All of the advice that Raquel shares stems from her personal experiences with her children and her ex-husband. And now that the alarms have gone off about the mental health of Alejandro Sanz after confessing that he is not emotionally well, the opinion of his ex-wife and mother of his two young children takes on great importance: “I did not know that I was going through this bad personal moment and we have a very good relationship and we talk almost daily for the children ”, he begins by saying.

“My perception is that he is a person who has wanted to express his state of mind, of sadness and tiredness and at a time when mental health is so visible, Alejandro has wanted to tell others who are like him ‘I want you to know that I don’t you’re alone, you’re just like me’. But I am left with the message that he is working to be well and I have no doubt, because I have seen him improve himself ”. He applauds that the singer has made his situation visible through the networks, because he “feels that he has a responsibility for the good because of the impact that all his actions have. Besides, writing the feelings is liberating.”

Alejandro Sanz has just broken up with his partner, the Cuban artist Rachel Valdés. Raquel Perera refuses to talk about whether the emotional crisis has to do with the breakup and affirms that the singer has had a very intense year of work that may have taken its toll “but it will be temporary,” she assures.

He acknowledges that the life of an internationally famous artist like Sanz is complicated, but they achieved a balance: “My children’s education has always worried me, but I had no reason because at home we were a normal family, although it is true that because of the profession They have experienced unique situations from their father, which we have not wanted to deny them either, but I have always told them to use all of this generously”.

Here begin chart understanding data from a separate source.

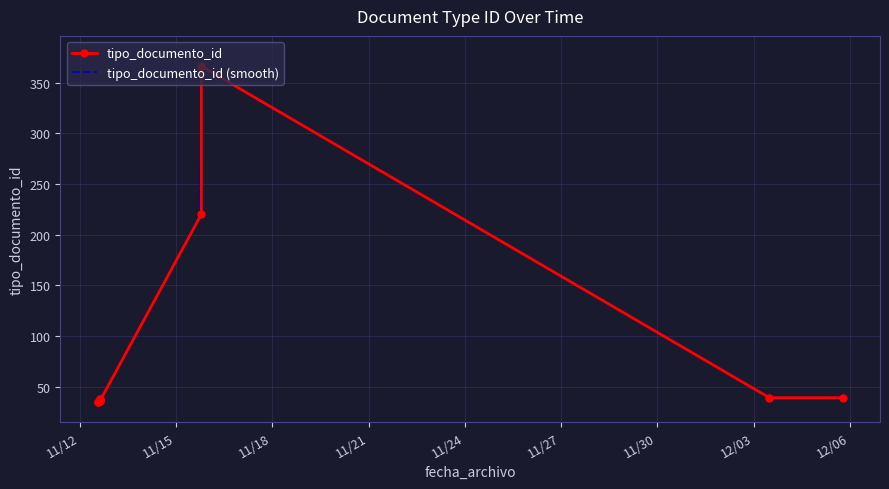

What is the label of the 2nd point from the left?

2018-11-12 13:18:08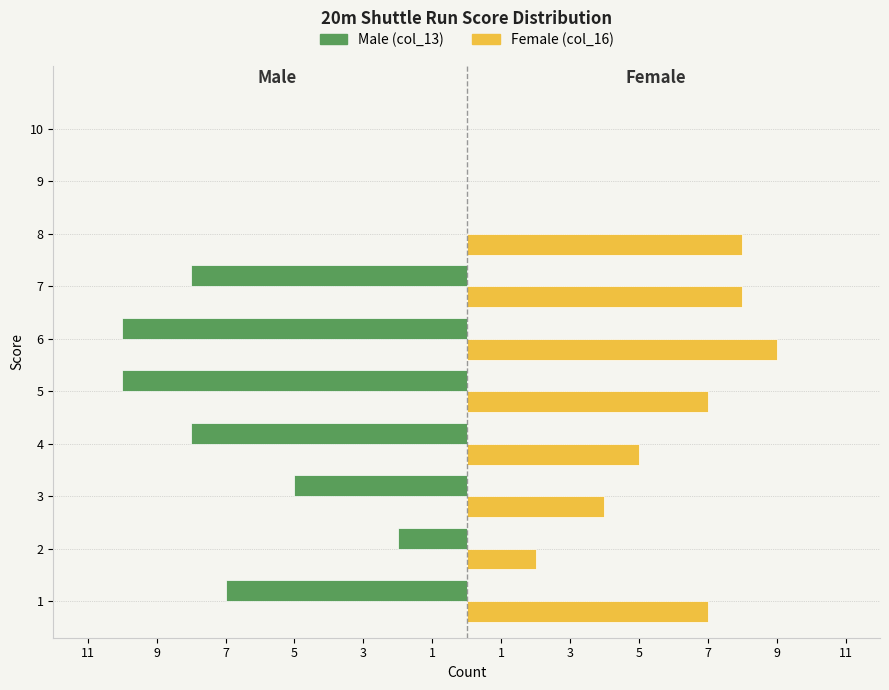

What is the total value across all series at 5?

-3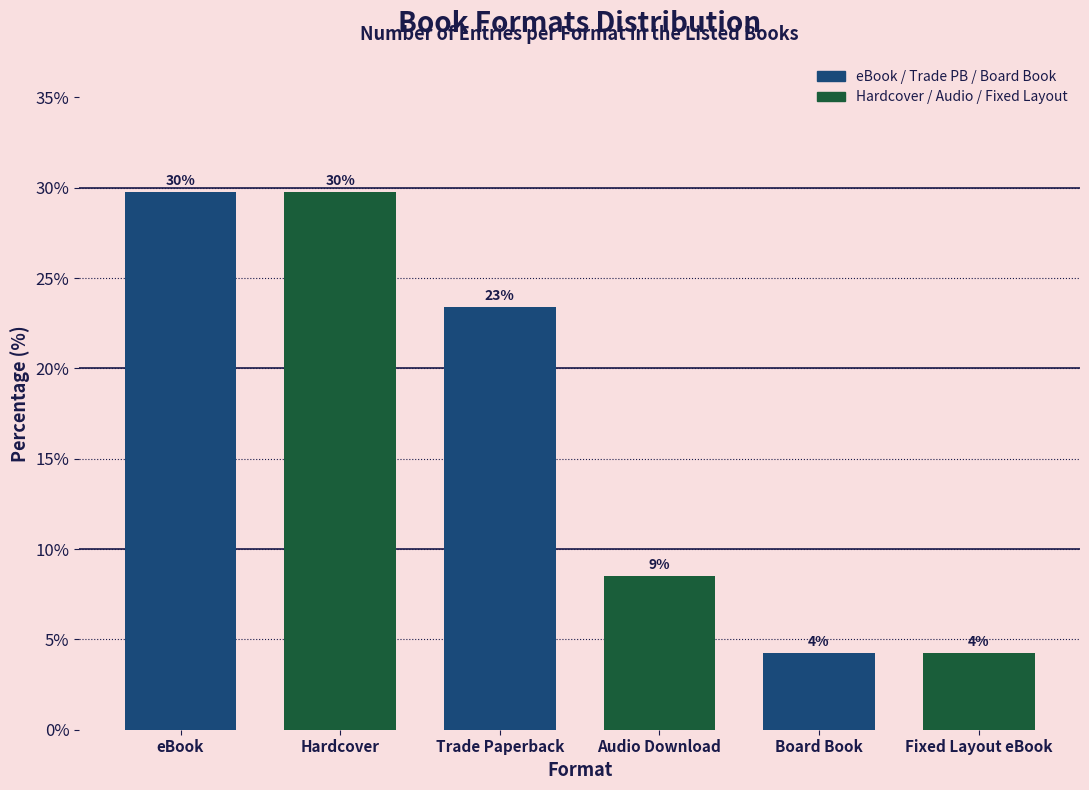

List the labels in order of value, smallest first.

Board Book, Fixed Layout eBook, Audio Download, Trade Paperback, eBook, Hardcover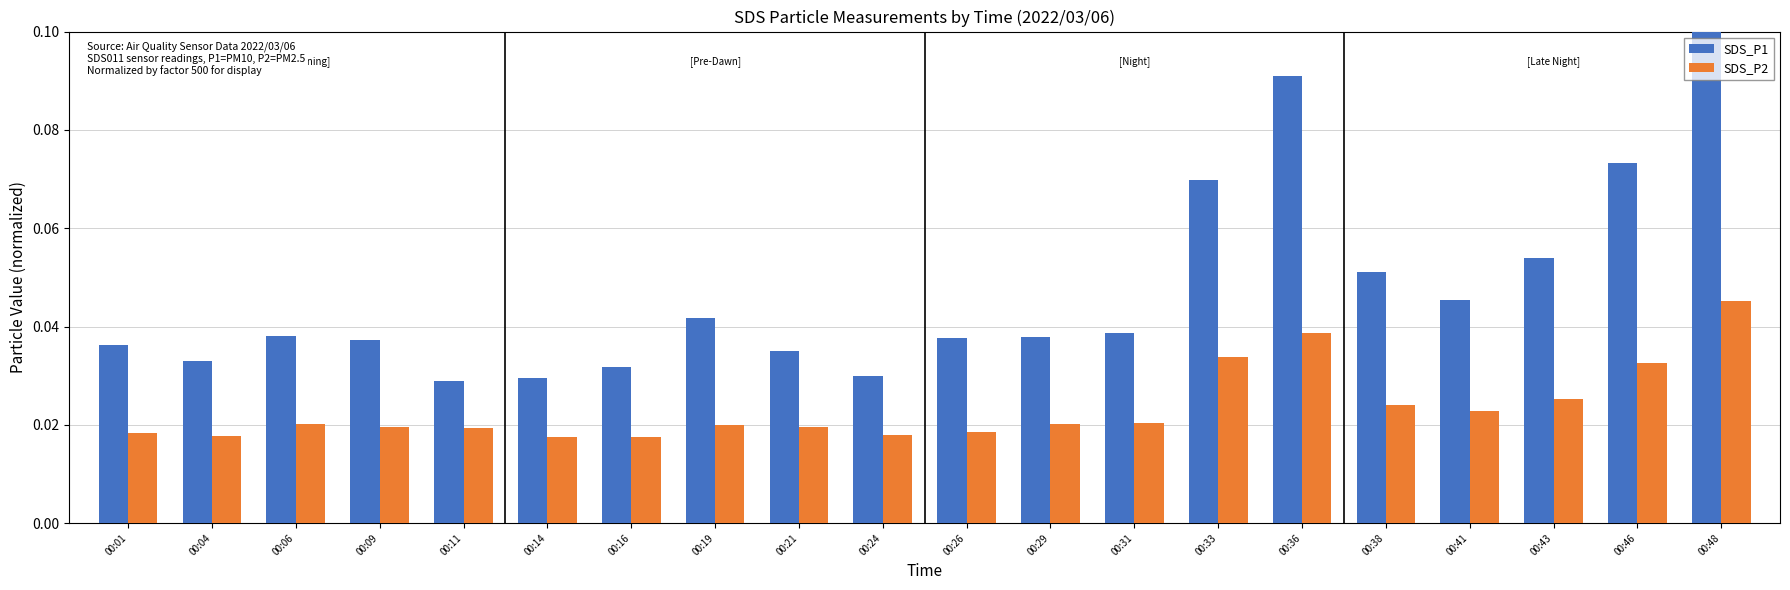

Are the bars grouped side by side (vs. stacked)?

Yes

Raquel comments that sometimes it has been the people around them who have given the children more gifts or privileges than their own parents. And she assures that neither Dylan (11) nor Alma (8) have a mobile: “When Dylan tells me that he is the only one in the class without a mobile, I answer that you have many more things that your classmates do not have.” When they lived in Miami, Raquel created a multicultural school there for children from 0 to 5 years old, coinciding that her children were that age, and that it closed when they began compulsory education and moved to Madrid.

In the book, he explains to his children his relationship with their father “when I met dad I allowed, this time, the butterflies in my stomach to travel freely throughout my body (…). I jumped without the net of fear of commitment” . And also about the separation: “Maybe I took the hardest part, but it was sad for both of us.” He even confesses that “this process brought me down to hell. I almost went crazy.” But that over time the love relationship “does not end, it transforms. “We were friends and that love that friendship exudes is the one that will last.”